Status: final response (author comments only)

RC1:
'Comment on egusphere-2024-2616', Anonymous Referee #1, 24 Oct 2024

1. Overview
The article proposes using Terrestrial Water Storage Anomalies (TWSA) from GRACE missions to independently evaluate precipitation products, specifically GPCC and GPCP, since traditional methods rely on gauge data used in the products' creation. By calculating Drought Recovery Times (DRT) with TWSA alone and combined with precipitation data, the authors aim to provide a more robust assessment of the alignment between precipitation products and TWSA.
2. Major comments
Throughout the article, I encountered many interesting results, but the core scientific analysis was lacking. It was unclear what these findings reveal, how they answer the research question, or how the new method clarifies the strengths and weaknesses of the precipitation products. Specifically, there is no discussion of contexts in which one product outperforms the other, nor an exploration of why this might be.
Additionally, the research question itself is not well-defined.
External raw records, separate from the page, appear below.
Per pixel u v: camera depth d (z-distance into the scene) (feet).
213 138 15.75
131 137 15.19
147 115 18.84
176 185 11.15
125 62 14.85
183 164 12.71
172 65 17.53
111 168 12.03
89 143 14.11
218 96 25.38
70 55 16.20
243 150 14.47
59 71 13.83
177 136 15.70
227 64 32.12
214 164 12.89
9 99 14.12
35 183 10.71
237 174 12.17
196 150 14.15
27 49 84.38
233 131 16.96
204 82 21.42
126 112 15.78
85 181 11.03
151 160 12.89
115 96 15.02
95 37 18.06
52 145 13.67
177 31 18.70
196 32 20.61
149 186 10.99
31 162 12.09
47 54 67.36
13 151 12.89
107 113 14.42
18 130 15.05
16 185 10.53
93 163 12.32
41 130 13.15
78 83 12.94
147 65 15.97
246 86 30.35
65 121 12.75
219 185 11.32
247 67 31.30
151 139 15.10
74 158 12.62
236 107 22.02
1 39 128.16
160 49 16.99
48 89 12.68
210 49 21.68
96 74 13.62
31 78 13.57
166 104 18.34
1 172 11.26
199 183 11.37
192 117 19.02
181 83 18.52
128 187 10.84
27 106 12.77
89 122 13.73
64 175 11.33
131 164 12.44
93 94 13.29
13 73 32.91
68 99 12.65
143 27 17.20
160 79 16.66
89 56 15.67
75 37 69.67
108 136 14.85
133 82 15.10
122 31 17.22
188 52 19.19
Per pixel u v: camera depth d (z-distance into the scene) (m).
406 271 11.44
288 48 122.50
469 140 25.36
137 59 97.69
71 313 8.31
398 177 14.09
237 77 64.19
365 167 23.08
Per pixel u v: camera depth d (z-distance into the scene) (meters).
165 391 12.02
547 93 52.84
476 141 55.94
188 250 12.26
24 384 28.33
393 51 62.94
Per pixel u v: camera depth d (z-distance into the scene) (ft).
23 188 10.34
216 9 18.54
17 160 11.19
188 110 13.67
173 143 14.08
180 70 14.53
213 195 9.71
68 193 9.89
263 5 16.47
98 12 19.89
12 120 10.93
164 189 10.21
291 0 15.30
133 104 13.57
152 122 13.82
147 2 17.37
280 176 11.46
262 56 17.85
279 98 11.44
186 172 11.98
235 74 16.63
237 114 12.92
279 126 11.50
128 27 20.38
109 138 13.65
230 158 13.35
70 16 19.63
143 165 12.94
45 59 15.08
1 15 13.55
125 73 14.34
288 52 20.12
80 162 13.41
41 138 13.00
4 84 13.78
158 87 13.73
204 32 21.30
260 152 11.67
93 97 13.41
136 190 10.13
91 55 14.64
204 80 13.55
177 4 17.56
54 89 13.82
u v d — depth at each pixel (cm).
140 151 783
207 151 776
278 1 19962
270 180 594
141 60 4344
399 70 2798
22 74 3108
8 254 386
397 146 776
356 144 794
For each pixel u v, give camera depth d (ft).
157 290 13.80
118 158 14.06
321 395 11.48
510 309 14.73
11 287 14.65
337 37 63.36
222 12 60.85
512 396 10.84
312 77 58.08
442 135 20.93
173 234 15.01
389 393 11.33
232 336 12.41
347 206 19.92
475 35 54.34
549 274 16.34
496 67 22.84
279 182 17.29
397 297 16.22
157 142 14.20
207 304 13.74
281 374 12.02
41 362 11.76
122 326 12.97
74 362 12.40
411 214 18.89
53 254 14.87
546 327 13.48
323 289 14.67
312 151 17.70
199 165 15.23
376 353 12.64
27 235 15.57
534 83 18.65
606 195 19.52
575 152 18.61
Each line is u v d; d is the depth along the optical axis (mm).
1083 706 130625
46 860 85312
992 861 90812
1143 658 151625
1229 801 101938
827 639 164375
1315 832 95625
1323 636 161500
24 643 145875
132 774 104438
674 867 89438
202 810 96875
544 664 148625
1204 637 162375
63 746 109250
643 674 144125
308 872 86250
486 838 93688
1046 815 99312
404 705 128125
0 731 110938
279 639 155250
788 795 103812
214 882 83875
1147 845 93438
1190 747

While the abstract claims the goal is to evaluate precipitation products using TWSA data to calculate DRT, the paper sometimes shifts focus to evaluating TWSA products or comparing which precipitation/TWSA combination best estimates DRT.
To address this, I recommend: 1) clearly defining the research question in the introduction and maintaining alignment throughout, and 2) adding a discussion section (included in or separate from the " results " section) to interpret the results in light of the research question.
3. Minor comments
Abstract: Consider simplifying the abstract by emphasizing the key findings, rather than delving into specific details. This will help focus the reader's attention on the main outcomes without overwhelming them with too much information.
Line 28: You present the consistency results without explaining what they entail. Providing context here will help the reader understand the significance of these results.
Line 178: The detrending process would benefit from more explanation. Please consider adding details on the method used, along with a relevant reference.
Line 287: You describe the correlations over Australia (0.55), South America (0.46), and South Africa (ρ > 0.47) as “high.” Please clarify the criteria or thresholds you used to define these correlations as high.
Line 298: The text references Figures 2c and 2d, but these should be Figures 2b and 2d. Please adjust for accuracy.

Citation: https://doi.org/10.5194/egusphere-2024-2616-RC1
- AC1: 'Reply on RC1', E. Sinem Ince, 13 Nov 2024
  
  We would thank the reviewer for the invaluable comments. We have added our detailed responses in the attached document.
  
  Citation: https://doi.org/10.5194/egusphere-2024-2616-AC1
RC2:
'Comment on egusphere-2024-2616', Anonymous Referee #2, 24 Oct 2024

The study is well-organized and innovative, with its originality stemming from the use of GRACE and GRACE-FO terrestrial water storage (TWS) data as an independent approach for evaluating the accuracy of precipitation products. The authors computed Drought Recovery Times (DRT) from Total Water Storage Anomaly (TWSA) data using two different approaches. The first approach, referred to as the "storage deficit" method, relies solely on TWSA data, while the second, the "required precipitation amount" method, integrates TWSA with precipitation data. Two TWSA products, JPL and G3P, were utilized for these calculations. Additionally, the authors evaluated the discrepancies in DRT results between the two TWSA products. I have only a few minor comments for the authors may consider:

Minor Comments:

-Line 285 : Which correlation method did you use, Can you please name it? (e.g. Pearson’s correlation)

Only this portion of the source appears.